Do jornalismo de sarjeta passámos à
política de sarjeta, onde impera a lei da selva, com cada um a sacudir a água
do capote e a clamar "salve-se quem puder"?
José Sócrates demitiu-se
do PS depois de o caso Manuel Pinho, verdadeira gota de água a transbordar o
copo, ter precipitado o afastamento de ministros do actual Governo e dirigentes
do partido em relação ao ex-primeiro ministro. Saindo também em defesa de
Pinho, Sócrates considerou "ter chegado o momento de pôr fim a este embaraço
mútuo". Ora, a sua desfiliação partidária leva-me a
evocar um paralelismo pessoal, embora de sentido oposto. Em 2004, estando
Santana Lopes à frente de um Governo com naufrágio anunciado e José Sócrates
conspirando afanosamente nos bastidores para tomar de assalto o PS, decidi
apresentar a minha demissão de militante do partido de que era então deputado.

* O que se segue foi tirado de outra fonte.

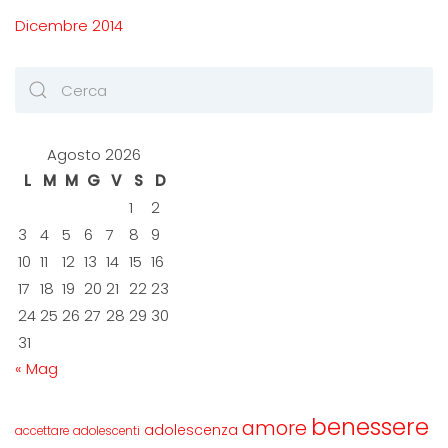
Dicembre 2014
Agosto 2026
L
M
M
G
V
S
D
1
2
3
4
5
6
7
8
9
10
11
12
13
14
15
16
17
18
19
20
21
22
23
24
25
26
27
28
29
30
31
« Mag
benessere
amore
adolescenza
accettare
adolescenti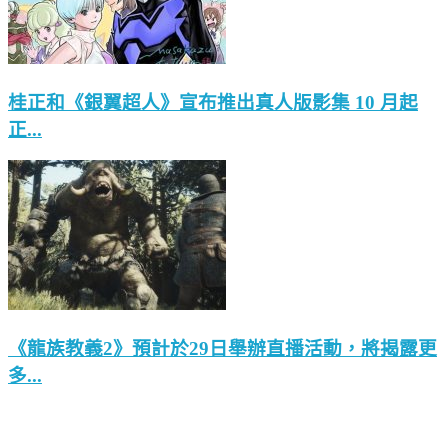
桂正和《銀翼超人》宣布推出真人版影集 10 月起
正...
《龍族教義2》預計於29日舉辦直播活動，將揭露更
多...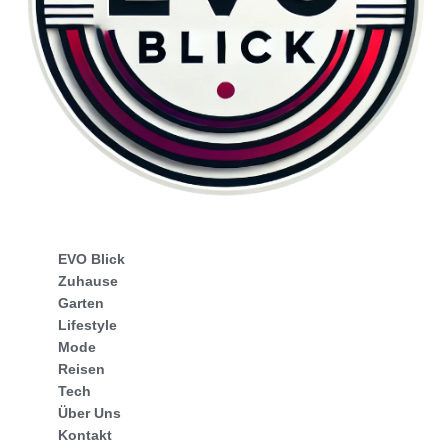
EVO Blick
Zuhause
Garten
Lifestyle
Mode
Reisen
Tech
Über Uns
Kontakt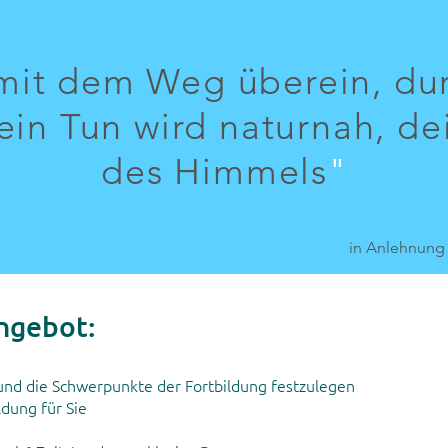
mit dem Weg überein, dur
ein Tun wird naturnah, de
des Himmels
"
in Anlehnung 
ngebot:
nd die Schwerpunkte der Fortbildung festzulegen
ldung für Sie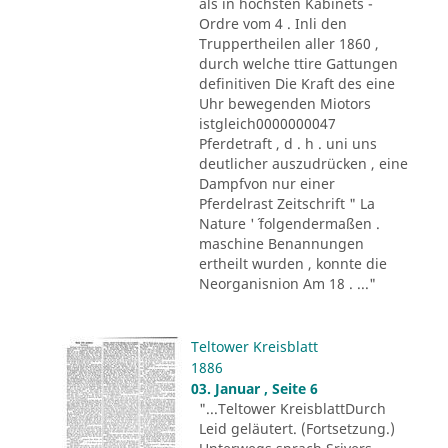
als in höchsten Kabinets -
Ordre vom 4 . Inli den
Truppertheilen aller 1860 ,
durch welche ttire Gattungen
definitiven Die Kraft des eine
Uhr bewegenden Miotors
istgleich0000000047
Pferdetraft , d . h . uni uns
deutlicher auszudrücken , eine
Dampfvon nur einer
Pferdelrast Zeitschrift " La
Nature '´ folgendermaßen .
maschine Benannungen
ertheilt wurden , konnte die
Neorganisnion Am 18 . ..."
Teltower Kreisblatt
1886
03. Januar , Seite 6
"...Teltower KreisblattDurch
Leid geläutert. (Fortsetzung.)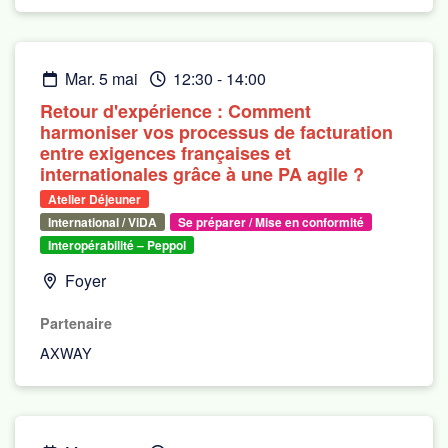
mar. 5 mai
12:30
-
14:00
Retour d'expérience : Comment
harmoniser vos processus de facturation
entre exigences françaises et
internationales grâce à une PA agile ?
Atelier Déjeuner
International / ViDA
Se préparer / Mise en conformité
Interopérabilité – Peppol
Foyer
Partenaire
AXWAY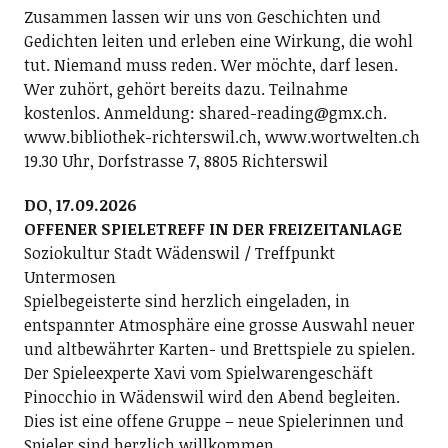
Zusammen lassen wir uns von Geschichten und
Gedichten leiten und erleben eine Wirkung, die wohl
tut. Niemand muss reden. Wer möchte, darf lesen.
Wer zuhört, gehört bereits dazu. Teilnahme
kostenlos. Anmeldung: shared-reading@gmx.ch.
www.bibliothek-richterswil.ch, www.wortwelten.ch
19.30 Uhr, Dorfstrasse 7, 8805 Richterswil
DO, 17.09.2026
OFFENER SPIELETREFF IN DER FREIZEITANLAGE
Soziokultur Stadt Wädenswil / Treffpunkt
Untermosen
Spielbegeisterte sind herzlich eingeladen, in
entspannter Atmosphäre eine grosse Auswahl neuer
und altbewährter Karten- und Brettspiele zu spielen.
Der Spieleexperte Xavi vom Spielwarengeschäft
Pinocchio in Wädenswil wird den Abend begleiten.
Dies ist eine offene Gruppe – neue Spielerinnen und
Spieler sind herzlich willkommen.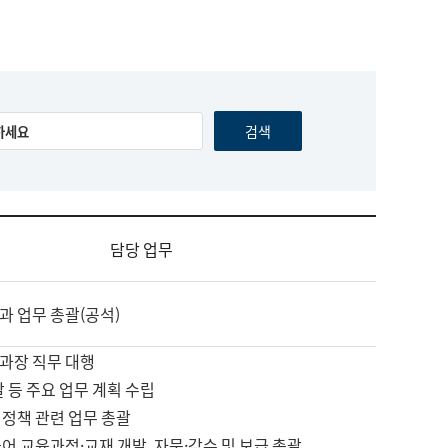
담당 업무
과 업무 총괄(공석)
과장 직무 대행
괄 등 주요 업무 계획 수립
 정책 관련 업무 총괄
어 교육과정·교재 개발, 자문·감수 및 보급 총괄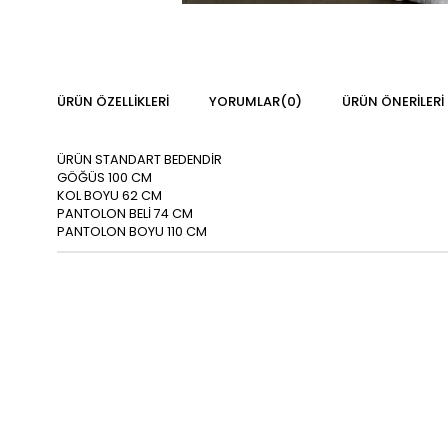
ÜRÜN ÖZELLIKLERI
YORUMLAR
(0)
ÜRÜN ÖNERILERI
ÜRÜN STANDART BEDENDİR
GÖĞÜS 100 CM
KOL BOYU 62 CM
PANTOLON BELİ 74 CM
PANTOLON BOYU 110 CM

Porquê? Exactamente por causa disso – ou seja, do socratismo triunfante que se
avizinhava com a complacência da maioria dos dirigentes e militantes do partido
depois da absurda renúncia de Ferro Rodrigues (que cedeu de bandeja a Sócrates
a liderança do PS).
Confesso que
nunca percebi muito bem o que tinha levado pessoas que até então eu prezava a
renderem-se com tanta facilidade e falta de sentido crítico a um homem que
revelaria, como primeiro-ministro, "uma sobranceria, uma soberba
autoritária face às opiniões divergentes e uma incapacidade de antecipar a
terrível crise em que o país mergulharia e de que ele, com a sua cegueira da
infalibilidade, foi largamente responsável". Esta passagem de um livro de
memórias que fiz com a jornalista Isabel Lucas e foi publicado em 2013
parece-me hoje de uma actualidade reveladora face ao que agora sabemos ou
presumimos, até pelas piores razões.
Como foi
possível que pessoas como António Costa – que eu considerava o quadro do PS
mais bem preparado para suceder a Ferro Rodrigues mas me afiançara, em tom
aparentemente definitivo, que nunca seria secretário-geral do PS e
primeiro-ministro… –, Augusto Santos Silva ou Vieira da Silva tivessem posto
uma venda nos olhos e seguido cegamente José Sócrates? Mas foi isso o que
simplesmente viria a verificar-se, atingindo mesmo requintes chocantes, como
sucedeu a Santos Silva, pois "acabaria em ministro de propaganda do
socratismo, revelando uma vocação trauliteira de que eu nunca suspeitara; achava-o
até um dos deputados mais bem preparados e brilhantes do PS". É o que
recordo noutra passagem do livro citado, onde tento também uma explicação
singela para estes casos: "Fui constatando que, em política, as pessoas se
reconvertem e mudam de camisa com uma facilidade impressionante". À luz
destes tristes ensinamentos é inevitável concluir aquilo que sabemos desde
César e Brutus: os mais fervorosos adeptos de um líder político incontestado
são os que aparecem primeiro a afiar a faca quando ele cai em desgraça.
Para quem não
se considera particularmente perspicaz – os que me conhecem melhor apontam,
pelo contrário, a minha ingenuidade e boa-fé quase como características
genéticas – é sempre surpreendente constatar como pode ir tão longe o cinismo
dos comportamentos, até ao ponto de provocarem a náusea. Ora, é isso que me
inspira algum cepticismo sobre a capacidade de redenção política e recuperação
da ética republicana (essa expressão mágica que está em moda nos dias que
correm para enfrentar a ameaça do populismo).
Sim, como é
possível ter havido tamanha cegueira face a José Sócrates durante tanto tempo,
cegueira que apenas se tornou insustentável depois do silêncio
ensurdecedor de Manuel Pinho e de os
interrogatórios judiciais a Sócrates terem caído na praça pública? Quem
triunfa, afinal, são os justiceiros que defendem a legitimidade das encenações
televisivas "coladas" à investigação dos magistrados? Do jornalismo
de sarjeta passámos à política de sarjeta, onde impera a lei da selva, com cada
um a sacudir a água do capote e a clamar "salve-se quem puder"?
Confesso que ainda ando à procura de respostas satisfatórias.